1.17.2010

Istanbul: Yedim, içtim, gördüm Part 1

Istanbul'a gelip yeni mekanlar keşfetmek , yeni tatlar tatmamak benim vazgeçilmez hobilerimden biri :) Yemek yemeği, özellikle de farklı tatlar tatmaya bayılıyorum ve birgün kendime ailt hergn farklı tatları müşterilerine sunan kçük bir yerim olmasını çok ama çok istiyorum!

neyse ben hemen konuya girip neler yediğimi hangi mekanları gezdiğimi anlatmak istiyorum!

Nişantaşı- Kantin: Belki birçok kişi için yeni bir mekan değil ama ben yeni keşfediyorum. Bu mekanı bebek bekleyen ve doktoru nişantaşında olduğu için keşfeden ablam sayesinde buldum :) nişantaşında sokak içinde 2 katlı bir mekan burası.. alt kat paket servisleri için kullanılıp üst kat ise restoran olarak hizmet veriyor.

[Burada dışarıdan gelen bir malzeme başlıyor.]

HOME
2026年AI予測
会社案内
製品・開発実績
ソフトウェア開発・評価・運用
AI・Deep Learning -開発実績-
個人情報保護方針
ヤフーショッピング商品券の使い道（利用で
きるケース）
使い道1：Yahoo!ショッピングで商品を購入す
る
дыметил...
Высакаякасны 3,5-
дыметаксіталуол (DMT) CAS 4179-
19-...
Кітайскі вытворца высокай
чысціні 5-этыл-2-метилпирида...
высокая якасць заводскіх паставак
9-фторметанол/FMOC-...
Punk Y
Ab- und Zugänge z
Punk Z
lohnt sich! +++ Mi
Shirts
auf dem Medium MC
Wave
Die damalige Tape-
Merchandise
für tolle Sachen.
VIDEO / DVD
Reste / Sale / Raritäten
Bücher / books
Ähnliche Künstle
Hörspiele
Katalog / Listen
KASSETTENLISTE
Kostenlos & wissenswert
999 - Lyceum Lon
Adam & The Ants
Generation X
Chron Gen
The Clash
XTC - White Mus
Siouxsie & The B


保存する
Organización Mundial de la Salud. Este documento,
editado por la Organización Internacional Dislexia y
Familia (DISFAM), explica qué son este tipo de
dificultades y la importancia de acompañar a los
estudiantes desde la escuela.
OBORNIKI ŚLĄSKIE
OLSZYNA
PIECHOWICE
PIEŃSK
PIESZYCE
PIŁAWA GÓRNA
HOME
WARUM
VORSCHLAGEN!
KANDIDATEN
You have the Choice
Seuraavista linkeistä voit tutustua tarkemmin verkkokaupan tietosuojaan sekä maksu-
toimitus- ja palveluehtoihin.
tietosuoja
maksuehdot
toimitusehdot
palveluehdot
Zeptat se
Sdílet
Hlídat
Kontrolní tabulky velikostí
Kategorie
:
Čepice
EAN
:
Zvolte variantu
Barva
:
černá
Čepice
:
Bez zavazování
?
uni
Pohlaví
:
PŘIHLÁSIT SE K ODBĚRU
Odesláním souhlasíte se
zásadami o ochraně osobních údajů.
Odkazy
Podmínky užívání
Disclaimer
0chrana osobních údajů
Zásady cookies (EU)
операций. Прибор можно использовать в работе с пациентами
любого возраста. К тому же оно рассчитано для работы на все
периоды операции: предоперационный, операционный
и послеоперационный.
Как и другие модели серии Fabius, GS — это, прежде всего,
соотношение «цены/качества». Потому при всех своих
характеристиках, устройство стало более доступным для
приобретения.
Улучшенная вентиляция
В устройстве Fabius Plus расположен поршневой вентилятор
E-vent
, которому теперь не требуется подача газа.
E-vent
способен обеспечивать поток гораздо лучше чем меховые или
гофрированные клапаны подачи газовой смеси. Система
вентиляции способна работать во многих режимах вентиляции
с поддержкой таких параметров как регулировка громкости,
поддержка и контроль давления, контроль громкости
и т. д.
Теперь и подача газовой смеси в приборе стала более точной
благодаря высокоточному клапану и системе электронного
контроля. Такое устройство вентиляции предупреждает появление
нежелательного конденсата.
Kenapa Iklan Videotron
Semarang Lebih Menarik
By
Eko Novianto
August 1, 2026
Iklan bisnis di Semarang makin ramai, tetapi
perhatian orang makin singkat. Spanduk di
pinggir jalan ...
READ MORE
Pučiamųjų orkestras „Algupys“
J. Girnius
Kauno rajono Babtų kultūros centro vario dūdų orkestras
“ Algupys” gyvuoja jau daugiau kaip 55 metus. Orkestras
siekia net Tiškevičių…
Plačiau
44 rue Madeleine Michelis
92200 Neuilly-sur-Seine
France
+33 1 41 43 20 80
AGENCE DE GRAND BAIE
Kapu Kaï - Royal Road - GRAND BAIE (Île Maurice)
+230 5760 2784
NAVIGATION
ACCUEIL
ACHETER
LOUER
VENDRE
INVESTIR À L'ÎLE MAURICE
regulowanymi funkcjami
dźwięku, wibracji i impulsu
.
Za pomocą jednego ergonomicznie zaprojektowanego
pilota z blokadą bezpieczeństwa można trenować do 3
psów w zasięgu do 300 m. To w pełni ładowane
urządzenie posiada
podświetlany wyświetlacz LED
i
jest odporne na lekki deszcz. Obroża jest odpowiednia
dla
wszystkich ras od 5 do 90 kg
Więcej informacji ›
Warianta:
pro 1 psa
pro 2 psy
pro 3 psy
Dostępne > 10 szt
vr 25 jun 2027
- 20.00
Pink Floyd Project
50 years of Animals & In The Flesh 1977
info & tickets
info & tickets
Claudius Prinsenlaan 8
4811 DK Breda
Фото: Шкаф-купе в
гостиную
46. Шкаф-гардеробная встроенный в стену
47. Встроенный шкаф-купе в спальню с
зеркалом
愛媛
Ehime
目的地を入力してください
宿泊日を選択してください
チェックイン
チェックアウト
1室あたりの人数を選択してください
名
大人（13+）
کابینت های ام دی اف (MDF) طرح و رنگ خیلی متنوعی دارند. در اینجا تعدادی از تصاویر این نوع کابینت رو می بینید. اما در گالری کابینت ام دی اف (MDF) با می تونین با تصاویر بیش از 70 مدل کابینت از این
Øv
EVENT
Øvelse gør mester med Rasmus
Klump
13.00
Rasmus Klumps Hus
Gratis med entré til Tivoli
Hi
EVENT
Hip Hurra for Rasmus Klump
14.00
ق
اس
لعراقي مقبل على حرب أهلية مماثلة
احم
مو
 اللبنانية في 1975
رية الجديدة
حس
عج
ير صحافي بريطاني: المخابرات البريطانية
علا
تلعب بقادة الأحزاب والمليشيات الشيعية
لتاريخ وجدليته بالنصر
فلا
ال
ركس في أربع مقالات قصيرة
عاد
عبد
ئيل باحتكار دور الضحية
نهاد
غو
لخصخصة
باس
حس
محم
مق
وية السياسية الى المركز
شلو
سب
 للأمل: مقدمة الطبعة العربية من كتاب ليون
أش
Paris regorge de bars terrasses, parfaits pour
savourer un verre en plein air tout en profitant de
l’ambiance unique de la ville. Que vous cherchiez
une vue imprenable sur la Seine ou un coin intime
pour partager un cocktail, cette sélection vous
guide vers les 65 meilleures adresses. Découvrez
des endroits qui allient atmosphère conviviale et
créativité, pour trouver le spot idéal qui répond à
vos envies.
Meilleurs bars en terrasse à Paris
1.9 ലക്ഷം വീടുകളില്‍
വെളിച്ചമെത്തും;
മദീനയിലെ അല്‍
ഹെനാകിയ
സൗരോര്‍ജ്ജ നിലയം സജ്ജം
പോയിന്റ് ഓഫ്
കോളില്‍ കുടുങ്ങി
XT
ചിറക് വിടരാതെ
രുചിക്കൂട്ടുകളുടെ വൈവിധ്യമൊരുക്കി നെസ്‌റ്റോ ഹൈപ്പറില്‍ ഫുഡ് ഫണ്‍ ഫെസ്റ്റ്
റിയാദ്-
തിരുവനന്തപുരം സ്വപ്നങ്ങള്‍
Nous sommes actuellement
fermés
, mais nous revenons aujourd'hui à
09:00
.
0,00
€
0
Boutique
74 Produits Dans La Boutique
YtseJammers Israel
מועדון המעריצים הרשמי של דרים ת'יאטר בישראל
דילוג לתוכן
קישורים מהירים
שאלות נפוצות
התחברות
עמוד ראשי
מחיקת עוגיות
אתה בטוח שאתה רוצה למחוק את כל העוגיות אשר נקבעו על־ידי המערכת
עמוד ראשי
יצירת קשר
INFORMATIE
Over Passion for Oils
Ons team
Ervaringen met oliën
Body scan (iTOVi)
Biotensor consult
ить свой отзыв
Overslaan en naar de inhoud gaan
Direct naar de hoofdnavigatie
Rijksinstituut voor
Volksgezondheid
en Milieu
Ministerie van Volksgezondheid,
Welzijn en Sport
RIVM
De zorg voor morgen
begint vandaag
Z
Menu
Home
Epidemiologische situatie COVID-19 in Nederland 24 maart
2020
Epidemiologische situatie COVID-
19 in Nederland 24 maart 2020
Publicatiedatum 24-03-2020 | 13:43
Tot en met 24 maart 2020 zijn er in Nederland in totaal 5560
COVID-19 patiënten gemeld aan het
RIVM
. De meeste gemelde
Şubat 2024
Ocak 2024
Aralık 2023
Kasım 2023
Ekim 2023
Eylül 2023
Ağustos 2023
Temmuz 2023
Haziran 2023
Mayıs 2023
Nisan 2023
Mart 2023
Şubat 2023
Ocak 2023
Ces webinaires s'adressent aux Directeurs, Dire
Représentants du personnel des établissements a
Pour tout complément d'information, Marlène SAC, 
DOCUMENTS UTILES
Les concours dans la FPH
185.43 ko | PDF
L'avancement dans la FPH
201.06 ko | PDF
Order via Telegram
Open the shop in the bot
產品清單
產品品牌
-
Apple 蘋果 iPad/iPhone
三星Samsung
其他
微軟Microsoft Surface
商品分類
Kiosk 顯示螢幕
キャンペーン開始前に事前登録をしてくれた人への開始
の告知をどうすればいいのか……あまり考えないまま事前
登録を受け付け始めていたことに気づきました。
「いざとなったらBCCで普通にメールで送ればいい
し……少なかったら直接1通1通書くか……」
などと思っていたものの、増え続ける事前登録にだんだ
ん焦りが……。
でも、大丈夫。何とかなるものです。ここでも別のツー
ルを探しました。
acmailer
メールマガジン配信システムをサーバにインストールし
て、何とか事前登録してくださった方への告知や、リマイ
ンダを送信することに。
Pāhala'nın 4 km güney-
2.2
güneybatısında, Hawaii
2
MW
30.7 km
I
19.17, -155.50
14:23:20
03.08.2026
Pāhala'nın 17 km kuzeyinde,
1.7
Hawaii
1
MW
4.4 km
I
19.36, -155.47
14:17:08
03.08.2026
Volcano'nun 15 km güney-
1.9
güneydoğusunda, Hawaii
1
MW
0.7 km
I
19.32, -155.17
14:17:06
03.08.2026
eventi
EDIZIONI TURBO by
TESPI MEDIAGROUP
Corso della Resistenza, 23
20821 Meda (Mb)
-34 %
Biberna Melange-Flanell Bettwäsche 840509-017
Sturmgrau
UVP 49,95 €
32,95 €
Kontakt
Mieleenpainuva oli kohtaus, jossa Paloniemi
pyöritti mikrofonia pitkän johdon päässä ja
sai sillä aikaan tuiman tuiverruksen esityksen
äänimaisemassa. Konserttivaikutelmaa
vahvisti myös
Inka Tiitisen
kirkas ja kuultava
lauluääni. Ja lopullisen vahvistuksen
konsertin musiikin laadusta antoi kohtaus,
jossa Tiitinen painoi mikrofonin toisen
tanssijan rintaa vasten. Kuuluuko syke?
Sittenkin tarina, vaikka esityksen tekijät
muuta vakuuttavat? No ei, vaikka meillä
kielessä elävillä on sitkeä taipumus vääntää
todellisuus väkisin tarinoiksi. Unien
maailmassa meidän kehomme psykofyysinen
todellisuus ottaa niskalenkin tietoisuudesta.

Mekan dışardan çok iddialı gözükmüyor ama içeride gerçektende herkesin ağız tadına uyabilecek güzel tatlar var. Öğlen saatleri genelde çevredeki iş yerlerinde çalışan iş adamlarının vs uğradığı ve bu yüzdende yoğunluğun eksik olmadığı bir mekan. bu yüzden biz genelde öğlen 1'den sonra gitmeyi ve rahat rahat yemek yemeği tercih ediyoruz.

Yemekler kara tahtanın üstüne yazılı ve siz duvardan ne isterseniz onu sipariş veriyorsunuz. cok fazla yemek seçeneği yok ama ellerinde olanlarda herkesin ortak beğenisine uyan yemekler. Zaten hergün neredeyse aynı yemek çıkmıyor yani her seferde farklı tatlar sizi bekliyor olabilir.

Ben en son gittiğimde Falafel yedim ve çok beğendim ( Paris'e yolu düşenler için söylüyorum..gelecek yazımda dünyanın en ünlü falafelcilerinin olduğu mekanı size anlatacağım). Asıl yan masada görüpte tadamadığım yaprak ciğer aklımda kaldı ama olsun :) o da başka bir sefere...
Yemekten sonra size mutlaka ama mutlaka tavsiye edeceğim bir tatlı var! Kestaneli beze!! Aman tanrım.. muhteşem ötesi, ağızda dağılan ve çikolata sosuyla oluşan bir tatlı bu! genelde kestane sevmem ama bu başka birşey.. mutlaka yolunu düşerse yemeden bu mekandan ayrılmayın, yoksa çok şeyler kaybedersiniz, benden söylemesi.